Dataset items:
^^^^

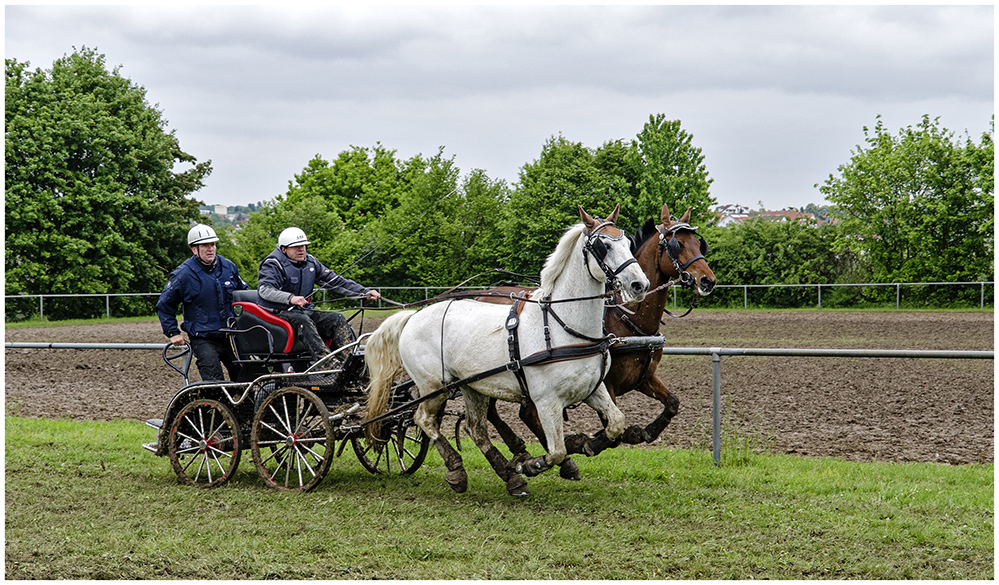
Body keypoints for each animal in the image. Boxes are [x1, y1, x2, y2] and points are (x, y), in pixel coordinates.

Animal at [364, 204, 652, 492]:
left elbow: (616, 424)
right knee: (423, 419)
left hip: (472, 386)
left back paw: (509, 476)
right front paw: (532, 464)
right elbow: (556, 450)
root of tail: (413, 315)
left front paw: (586, 444)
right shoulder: (546, 401)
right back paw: (458, 470)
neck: (562, 326)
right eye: (604, 246)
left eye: (628, 243)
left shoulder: (593, 388)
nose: (640, 285)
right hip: (434, 386)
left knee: (476, 429)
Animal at [480, 203, 716, 472]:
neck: (628, 318)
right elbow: (614, 433)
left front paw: (647, 431)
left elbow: (673, 403)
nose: (708, 280)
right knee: (500, 412)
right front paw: (591, 442)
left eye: (699, 244)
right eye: (678, 244)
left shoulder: (644, 377)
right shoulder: (607, 384)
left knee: (516, 413)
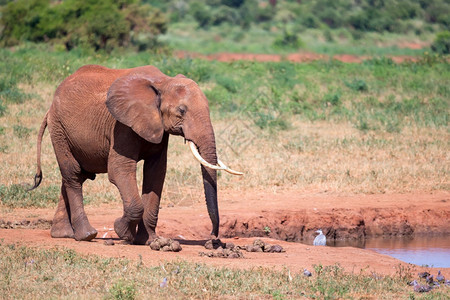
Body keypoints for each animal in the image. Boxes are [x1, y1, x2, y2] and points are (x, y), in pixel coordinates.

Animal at [30, 64, 243, 245]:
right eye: (181, 110)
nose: (214, 239)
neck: (163, 81)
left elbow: (156, 172)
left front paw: (149, 241)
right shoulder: (121, 125)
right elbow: (119, 170)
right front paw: (123, 233)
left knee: (75, 176)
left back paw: (63, 234)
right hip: (59, 129)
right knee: (73, 174)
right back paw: (86, 235)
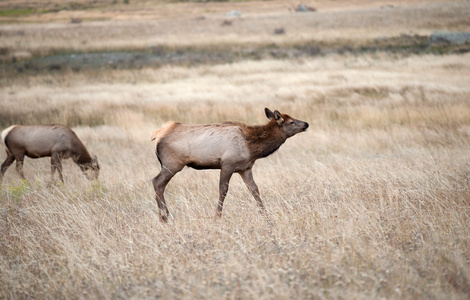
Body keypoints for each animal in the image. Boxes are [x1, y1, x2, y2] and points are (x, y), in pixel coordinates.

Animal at [151, 108, 308, 223]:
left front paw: (266, 214)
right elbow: (223, 190)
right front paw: (217, 216)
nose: (306, 124)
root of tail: (156, 135)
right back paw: (164, 216)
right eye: (292, 122)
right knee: (157, 182)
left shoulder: (245, 168)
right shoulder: (227, 163)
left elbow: (254, 190)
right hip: (172, 163)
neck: (252, 148)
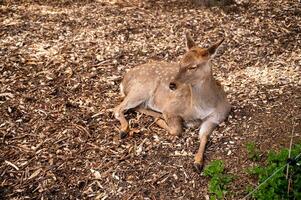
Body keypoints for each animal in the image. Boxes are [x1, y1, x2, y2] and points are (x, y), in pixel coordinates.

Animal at [112, 33, 230, 172]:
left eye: (193, 66)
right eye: (180, 62)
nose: (172, 84)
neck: (201, 108)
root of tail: (123, 81)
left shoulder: (216, 117)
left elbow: (204, 136)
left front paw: (198, 162)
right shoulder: (171, 108)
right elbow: (177, 130)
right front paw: (162, 121)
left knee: (134, 107)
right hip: (140, 89)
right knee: (117, 108)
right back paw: (124, 130)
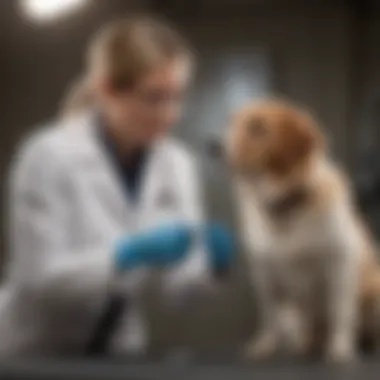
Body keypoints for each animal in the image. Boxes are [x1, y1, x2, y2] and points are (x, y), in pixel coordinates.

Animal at [226, 98, 380, 362]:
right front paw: (265, 344)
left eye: (258, 127)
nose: (213, 144)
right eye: (233, 122)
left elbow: (340, 311)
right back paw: (305, 344)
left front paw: (339, 349)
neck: (285, 207)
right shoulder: (264, 274)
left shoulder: (340, 264)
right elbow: (269, 316)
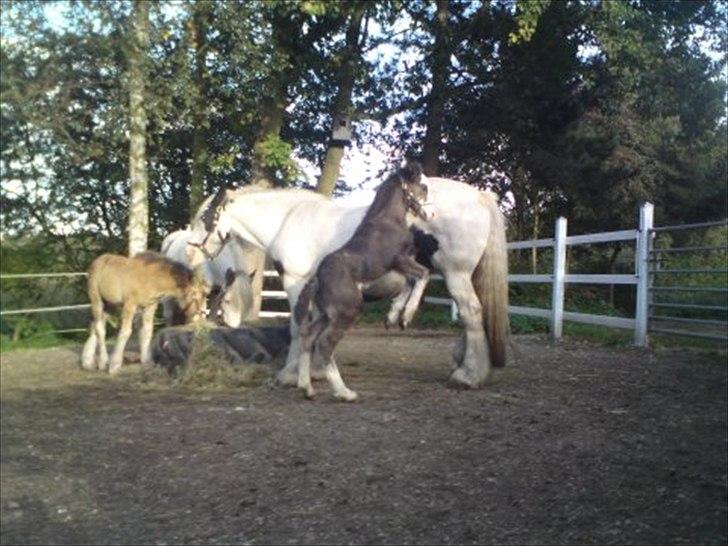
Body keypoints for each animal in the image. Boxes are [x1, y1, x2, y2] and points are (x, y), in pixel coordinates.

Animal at [185, 176, 510, 394]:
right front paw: (314, 371)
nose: (189, 251)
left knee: (471, 312)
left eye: (204, 218)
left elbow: (297, 326)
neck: (287, 220)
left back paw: (469, 375)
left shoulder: (296, 282)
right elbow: (315, 326)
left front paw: (290, 374)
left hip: (456, 273)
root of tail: (479, 196)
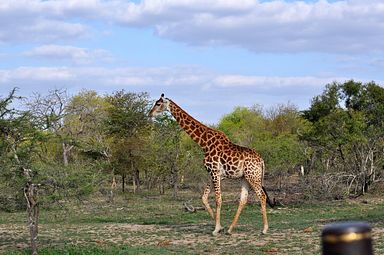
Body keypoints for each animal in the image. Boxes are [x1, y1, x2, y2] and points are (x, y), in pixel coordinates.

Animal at [148, 93, 274, 235]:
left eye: (158, 104)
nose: (150, 113)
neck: (204, 143)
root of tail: (261, 160)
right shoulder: (213, 173)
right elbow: (204, 198)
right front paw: (220, 226)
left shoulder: (214, 172)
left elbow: (218, 199)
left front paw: (216, 229)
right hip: (245, 178)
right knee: (243, 199)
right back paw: (230, 229)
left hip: (253, 176)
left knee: (262, 196)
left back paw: (264, 229)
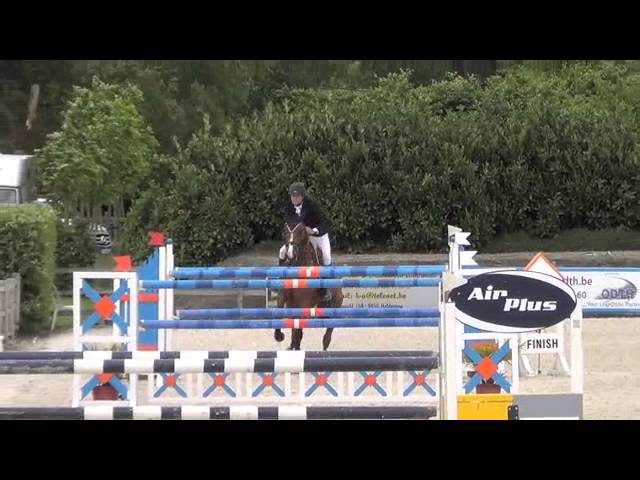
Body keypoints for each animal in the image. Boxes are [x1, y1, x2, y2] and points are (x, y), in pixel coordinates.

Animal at [273, 220, 344, 350]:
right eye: (284, 231)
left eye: (301, 231)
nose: (290, 254)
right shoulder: (284, 296)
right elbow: (280, 313)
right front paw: (279, 336)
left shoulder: (304, 303)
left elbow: (297, 331)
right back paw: (292, 346)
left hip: (334, 308)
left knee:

^^^^

What is needed: Reproduce the records above exactly, but only from the line with "neck: (252, 148)" up to and including the line with "right front paw: (265, 344)". Leave the pictures out.

Solution to this task:
neck: (252, 148)
Body keypoints for each animal in the image. Boxes are [x1, y1, x2, y2] and points are (x, y), in pixel coordinates.

Animal at [112, 33, 230, 172]:
left eye: (193, 66)
right eye: (180, 62)
nose: (172, 84)
neck: (201, 108)
root of tail: (123, 81)
left shoulder: (216, 117)
left elbow: (204, 136)
left front paw: (198, 162)
right shoulder: (171, 108)
right elbow: (177, 130)
right front paw: (162, 121)
left knee: (134, 107)
right hip: (140, 89)
right knee: (117, 108)
right back paw: (124, 130)
Body keypoints for each animal in the image. Boxes are [x1, y1, x2, y2] and points are (x, y), in pixel coordinates.

Animal at [226, 98, 380, 362]:
right front paw: (265, 344)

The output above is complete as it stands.